__TEXT EXCERPT__:

:::

Machete stands as one of director Robert Rodriquez‘s more acclaimed films in his rather diverse filmography. Said film perfectly captured the low budget, trashy, and incredibly explicit style of many films of the ’70s and ’80s, meanwhile managing to be an incredibly entertaining spectacle within itself. Packed with gore, blood, guts and sex, many praised it for it’s enthusiastically cartoony style and pulpy consistency.
For the release of Machete Kills we spoke with screenwriter Kyle Ward as he reveals what we can expect from Robert Rodriquez’s newest film, out in cinemas next month.
On Machete Kills:
So, how did you first become attached to the role of screenwriting Machete Kills?
I was initially approached by my agent. It was a process at first where Robert wasn’t sure he was going to direct the sequel.

:::

__TASK SET__:
**1.** In the Machete Kills interview, who first approached Kyle Ward about the screenwriting job?
**2.** Extend the Machete Kills interview past its last line.

__DATA FOR ANALYSIS__:
:::

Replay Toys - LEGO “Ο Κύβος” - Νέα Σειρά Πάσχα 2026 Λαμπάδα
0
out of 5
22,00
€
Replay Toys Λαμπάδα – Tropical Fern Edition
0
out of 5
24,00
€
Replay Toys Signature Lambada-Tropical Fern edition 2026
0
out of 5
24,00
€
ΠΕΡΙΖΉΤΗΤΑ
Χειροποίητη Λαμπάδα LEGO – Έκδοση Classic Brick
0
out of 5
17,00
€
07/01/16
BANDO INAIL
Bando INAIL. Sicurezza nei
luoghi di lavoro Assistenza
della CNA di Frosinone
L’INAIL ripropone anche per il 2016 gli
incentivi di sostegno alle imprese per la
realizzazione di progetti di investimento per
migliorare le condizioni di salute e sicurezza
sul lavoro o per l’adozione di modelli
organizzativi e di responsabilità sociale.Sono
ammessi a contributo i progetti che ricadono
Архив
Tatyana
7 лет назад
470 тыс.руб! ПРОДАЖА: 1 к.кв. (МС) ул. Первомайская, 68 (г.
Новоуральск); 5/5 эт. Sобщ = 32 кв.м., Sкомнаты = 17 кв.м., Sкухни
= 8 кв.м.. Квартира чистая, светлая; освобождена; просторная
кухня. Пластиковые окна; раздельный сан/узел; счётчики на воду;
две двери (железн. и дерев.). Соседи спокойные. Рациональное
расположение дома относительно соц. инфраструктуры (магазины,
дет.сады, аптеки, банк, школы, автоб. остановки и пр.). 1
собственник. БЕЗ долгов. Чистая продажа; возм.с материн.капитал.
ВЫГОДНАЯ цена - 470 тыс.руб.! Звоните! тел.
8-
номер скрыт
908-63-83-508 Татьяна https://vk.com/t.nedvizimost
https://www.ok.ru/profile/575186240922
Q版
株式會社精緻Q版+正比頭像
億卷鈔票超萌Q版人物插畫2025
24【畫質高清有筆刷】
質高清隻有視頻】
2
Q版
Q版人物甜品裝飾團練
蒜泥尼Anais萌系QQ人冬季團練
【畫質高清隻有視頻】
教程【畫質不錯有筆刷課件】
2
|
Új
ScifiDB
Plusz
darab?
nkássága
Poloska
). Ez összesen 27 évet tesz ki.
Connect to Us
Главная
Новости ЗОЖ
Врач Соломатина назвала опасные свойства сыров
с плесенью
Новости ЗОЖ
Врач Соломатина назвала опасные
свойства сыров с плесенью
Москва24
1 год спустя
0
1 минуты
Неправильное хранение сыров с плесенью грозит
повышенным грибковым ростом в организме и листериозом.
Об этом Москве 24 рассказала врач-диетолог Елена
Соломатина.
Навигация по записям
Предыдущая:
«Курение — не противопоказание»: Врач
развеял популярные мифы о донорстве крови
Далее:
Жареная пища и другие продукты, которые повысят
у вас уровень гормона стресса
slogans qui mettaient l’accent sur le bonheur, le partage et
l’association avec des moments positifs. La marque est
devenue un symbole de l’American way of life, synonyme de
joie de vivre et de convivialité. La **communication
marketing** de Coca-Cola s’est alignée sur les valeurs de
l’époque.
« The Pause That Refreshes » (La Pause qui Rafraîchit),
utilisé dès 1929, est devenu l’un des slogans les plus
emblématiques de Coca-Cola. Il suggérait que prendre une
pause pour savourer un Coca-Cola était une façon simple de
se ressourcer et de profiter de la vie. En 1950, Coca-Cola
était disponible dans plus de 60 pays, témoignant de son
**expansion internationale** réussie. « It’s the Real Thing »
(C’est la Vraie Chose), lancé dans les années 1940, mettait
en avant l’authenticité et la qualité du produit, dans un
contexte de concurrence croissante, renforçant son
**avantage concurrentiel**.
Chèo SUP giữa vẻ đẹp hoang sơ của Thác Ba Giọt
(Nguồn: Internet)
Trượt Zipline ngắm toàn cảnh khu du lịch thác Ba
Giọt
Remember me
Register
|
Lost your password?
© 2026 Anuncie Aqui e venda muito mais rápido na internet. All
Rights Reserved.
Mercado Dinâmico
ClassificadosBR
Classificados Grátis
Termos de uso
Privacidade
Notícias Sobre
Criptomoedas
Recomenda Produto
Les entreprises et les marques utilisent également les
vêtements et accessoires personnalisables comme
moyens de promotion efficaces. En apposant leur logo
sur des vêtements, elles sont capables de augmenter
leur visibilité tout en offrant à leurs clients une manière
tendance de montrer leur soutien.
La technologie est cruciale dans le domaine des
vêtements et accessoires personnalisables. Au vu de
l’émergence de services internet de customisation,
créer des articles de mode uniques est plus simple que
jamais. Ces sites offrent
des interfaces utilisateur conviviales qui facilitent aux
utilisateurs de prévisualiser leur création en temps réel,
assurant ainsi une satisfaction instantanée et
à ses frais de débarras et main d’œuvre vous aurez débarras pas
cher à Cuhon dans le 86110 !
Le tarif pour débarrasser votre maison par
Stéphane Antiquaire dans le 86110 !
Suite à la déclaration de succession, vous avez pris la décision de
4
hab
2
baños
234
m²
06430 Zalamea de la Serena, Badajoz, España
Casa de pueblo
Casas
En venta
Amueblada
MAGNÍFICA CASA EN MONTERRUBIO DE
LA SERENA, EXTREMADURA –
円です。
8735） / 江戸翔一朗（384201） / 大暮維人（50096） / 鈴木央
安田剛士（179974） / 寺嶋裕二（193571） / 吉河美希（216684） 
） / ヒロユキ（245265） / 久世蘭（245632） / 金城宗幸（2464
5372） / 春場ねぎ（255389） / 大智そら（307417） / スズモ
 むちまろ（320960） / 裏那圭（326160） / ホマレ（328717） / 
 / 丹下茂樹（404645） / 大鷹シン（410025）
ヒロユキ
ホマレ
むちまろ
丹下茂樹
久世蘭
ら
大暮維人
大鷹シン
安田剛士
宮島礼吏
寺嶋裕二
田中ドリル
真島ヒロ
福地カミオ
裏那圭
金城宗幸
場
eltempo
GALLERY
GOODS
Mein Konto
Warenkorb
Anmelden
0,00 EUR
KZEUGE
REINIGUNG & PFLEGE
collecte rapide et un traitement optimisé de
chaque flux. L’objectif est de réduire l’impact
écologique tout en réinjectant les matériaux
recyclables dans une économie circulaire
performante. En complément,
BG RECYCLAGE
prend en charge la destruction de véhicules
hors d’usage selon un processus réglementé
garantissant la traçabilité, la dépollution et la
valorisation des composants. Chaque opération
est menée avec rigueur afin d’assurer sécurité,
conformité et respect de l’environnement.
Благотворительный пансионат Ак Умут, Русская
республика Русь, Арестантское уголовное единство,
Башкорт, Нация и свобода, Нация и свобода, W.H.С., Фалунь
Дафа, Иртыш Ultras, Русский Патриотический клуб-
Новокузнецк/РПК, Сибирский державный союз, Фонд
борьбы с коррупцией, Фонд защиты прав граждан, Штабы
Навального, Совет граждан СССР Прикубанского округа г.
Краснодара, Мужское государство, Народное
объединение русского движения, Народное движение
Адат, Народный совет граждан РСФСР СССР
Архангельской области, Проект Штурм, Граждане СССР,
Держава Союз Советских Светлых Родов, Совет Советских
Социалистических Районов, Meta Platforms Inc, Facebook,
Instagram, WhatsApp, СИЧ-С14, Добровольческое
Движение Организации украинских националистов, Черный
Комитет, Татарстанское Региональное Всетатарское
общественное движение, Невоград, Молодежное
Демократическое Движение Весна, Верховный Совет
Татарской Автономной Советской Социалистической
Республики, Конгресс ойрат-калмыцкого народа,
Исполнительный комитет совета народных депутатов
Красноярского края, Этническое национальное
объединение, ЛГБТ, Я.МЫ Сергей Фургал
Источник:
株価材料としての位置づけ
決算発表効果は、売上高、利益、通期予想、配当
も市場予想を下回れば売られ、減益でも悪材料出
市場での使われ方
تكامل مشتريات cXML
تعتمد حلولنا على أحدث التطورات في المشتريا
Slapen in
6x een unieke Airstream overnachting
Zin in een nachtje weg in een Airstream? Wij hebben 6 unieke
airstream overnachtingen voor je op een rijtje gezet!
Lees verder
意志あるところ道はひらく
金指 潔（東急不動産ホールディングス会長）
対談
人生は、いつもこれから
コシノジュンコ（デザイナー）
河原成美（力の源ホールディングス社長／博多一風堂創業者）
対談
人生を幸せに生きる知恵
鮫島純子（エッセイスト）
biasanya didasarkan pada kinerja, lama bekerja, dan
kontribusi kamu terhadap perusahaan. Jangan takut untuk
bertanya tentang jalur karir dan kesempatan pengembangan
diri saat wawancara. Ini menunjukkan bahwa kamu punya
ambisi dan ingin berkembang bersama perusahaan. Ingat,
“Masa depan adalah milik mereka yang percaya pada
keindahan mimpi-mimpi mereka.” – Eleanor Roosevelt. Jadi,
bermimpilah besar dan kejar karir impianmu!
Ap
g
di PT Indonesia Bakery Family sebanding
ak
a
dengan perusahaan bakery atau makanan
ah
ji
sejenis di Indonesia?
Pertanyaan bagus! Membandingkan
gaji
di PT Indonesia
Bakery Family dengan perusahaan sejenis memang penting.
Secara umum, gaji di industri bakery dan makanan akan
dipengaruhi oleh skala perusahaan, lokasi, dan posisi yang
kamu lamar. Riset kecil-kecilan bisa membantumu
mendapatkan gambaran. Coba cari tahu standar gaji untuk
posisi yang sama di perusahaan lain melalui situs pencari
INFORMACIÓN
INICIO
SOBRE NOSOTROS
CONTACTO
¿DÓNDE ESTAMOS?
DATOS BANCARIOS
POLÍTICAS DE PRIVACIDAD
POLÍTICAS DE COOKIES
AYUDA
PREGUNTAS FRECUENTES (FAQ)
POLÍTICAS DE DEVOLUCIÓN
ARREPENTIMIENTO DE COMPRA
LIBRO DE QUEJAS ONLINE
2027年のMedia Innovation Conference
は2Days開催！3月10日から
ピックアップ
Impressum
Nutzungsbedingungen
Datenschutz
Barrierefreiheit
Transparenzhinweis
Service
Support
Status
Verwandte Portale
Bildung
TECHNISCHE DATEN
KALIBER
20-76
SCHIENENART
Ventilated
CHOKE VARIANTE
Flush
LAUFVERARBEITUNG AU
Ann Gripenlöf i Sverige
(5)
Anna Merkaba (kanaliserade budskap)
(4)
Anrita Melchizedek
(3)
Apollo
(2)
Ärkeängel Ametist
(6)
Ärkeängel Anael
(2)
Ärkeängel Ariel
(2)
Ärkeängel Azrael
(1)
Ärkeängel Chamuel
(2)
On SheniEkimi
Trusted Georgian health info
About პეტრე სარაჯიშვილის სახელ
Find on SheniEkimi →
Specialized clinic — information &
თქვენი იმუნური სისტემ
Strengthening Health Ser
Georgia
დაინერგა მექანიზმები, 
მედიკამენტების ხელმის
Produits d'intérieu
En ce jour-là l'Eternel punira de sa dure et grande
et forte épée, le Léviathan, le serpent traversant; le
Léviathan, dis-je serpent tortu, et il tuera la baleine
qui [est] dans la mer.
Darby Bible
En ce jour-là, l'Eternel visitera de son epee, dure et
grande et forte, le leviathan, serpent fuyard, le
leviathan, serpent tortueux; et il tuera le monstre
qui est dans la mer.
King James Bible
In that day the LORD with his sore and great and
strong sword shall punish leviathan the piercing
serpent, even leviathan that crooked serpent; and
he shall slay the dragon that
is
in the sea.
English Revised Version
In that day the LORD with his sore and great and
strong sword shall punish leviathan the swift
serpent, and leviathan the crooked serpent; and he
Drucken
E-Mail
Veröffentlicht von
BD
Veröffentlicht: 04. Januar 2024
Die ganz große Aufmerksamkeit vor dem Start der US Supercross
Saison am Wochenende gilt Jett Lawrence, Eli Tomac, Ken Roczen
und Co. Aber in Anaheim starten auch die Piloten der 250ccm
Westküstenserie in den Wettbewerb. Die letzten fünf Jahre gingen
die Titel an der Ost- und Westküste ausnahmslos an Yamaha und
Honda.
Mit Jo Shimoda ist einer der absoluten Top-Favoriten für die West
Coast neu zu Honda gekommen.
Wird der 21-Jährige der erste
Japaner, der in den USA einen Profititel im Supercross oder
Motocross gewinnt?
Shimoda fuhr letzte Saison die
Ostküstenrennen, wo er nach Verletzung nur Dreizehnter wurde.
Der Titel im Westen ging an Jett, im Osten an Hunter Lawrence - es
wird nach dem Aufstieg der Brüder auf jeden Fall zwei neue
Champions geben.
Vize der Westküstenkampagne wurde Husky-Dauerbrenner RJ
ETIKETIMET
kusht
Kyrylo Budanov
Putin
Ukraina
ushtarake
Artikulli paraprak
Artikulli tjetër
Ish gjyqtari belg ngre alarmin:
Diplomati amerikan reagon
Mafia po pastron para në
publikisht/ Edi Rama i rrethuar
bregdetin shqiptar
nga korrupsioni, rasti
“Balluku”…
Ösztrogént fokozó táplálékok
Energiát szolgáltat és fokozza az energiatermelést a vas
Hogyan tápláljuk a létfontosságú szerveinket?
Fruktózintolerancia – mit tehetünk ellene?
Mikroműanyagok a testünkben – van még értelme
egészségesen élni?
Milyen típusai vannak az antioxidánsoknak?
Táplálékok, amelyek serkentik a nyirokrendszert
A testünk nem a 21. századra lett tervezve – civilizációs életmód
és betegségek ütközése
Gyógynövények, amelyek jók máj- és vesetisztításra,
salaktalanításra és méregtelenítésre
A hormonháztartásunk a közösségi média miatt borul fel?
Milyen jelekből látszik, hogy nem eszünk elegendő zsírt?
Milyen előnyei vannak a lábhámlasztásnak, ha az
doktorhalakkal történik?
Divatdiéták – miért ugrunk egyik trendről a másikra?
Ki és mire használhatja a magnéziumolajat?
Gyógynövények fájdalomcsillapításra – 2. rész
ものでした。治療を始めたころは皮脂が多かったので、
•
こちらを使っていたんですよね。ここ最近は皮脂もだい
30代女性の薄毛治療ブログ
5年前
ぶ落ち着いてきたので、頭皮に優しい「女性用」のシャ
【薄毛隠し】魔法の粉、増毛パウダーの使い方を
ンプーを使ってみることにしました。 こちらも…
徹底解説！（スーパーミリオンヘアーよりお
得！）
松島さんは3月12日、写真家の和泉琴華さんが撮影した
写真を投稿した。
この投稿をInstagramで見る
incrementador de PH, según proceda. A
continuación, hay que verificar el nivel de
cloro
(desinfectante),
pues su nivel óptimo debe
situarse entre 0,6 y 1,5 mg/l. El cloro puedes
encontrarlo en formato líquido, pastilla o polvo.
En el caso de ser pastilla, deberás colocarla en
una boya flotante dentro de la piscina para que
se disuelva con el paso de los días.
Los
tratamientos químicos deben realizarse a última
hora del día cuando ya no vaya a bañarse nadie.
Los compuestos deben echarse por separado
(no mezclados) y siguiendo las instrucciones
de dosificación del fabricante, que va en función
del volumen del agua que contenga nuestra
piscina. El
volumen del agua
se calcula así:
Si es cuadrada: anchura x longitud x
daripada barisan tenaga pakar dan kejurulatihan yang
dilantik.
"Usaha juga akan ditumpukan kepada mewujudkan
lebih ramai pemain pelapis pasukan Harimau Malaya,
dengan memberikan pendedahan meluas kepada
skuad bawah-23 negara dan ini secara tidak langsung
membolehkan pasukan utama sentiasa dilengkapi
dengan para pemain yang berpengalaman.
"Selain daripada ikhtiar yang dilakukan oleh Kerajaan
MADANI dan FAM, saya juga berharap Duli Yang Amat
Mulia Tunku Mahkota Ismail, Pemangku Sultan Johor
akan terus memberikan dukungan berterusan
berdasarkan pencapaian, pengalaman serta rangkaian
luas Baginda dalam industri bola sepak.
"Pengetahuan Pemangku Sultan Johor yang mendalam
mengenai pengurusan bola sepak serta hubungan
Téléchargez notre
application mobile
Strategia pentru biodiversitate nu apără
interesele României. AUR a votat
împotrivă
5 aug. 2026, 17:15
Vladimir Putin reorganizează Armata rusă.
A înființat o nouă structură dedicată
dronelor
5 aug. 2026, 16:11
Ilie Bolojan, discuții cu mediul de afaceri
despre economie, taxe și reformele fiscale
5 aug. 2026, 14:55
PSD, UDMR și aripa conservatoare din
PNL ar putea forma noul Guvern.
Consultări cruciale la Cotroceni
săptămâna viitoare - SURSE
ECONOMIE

:::

__ANSWER LIST__:
**1.** His agent.

**2.**
He was just looking for someone to write it. Being a fan of grindhouse movies, and being a fan of the first Machete, and all of Robert’s movies, I just saw this as an opportunity to do something a little different. I raised my hand
at that point, they flew me out to talk with Robert who had a document with some broad ideas and we just started riffing. I think the first time we talked lasted about 3-4 hours. We were just brainstorming and riffing back and forth, throwing ideas
off the wall. Every idea got crazier, and crazier. And then it escalated and everything got far over the top, and that’s where we wanted it to be.
Obviously Machete, and a lot of Robert’s movies are quite satirical in their use of homage, reference, and casting of older veteran actors. Does Machete Kills follow this trend?
There’s definitely satire in the movie. For me it’s just having fun with that genre. Drawing from the old action films of the 70’s and 80’s, exploitation movies too . I wanted to go over the top, at the beginning, and keep going over the top. For me it’s one of those movies where you’re in on the joke, or you’re not.
Do we see the character of Machete change or develop at all, as we might come to expect from a sequel?
The thing with Machete, especially in this movie, is that you don’t have to weigh yourself down with character development.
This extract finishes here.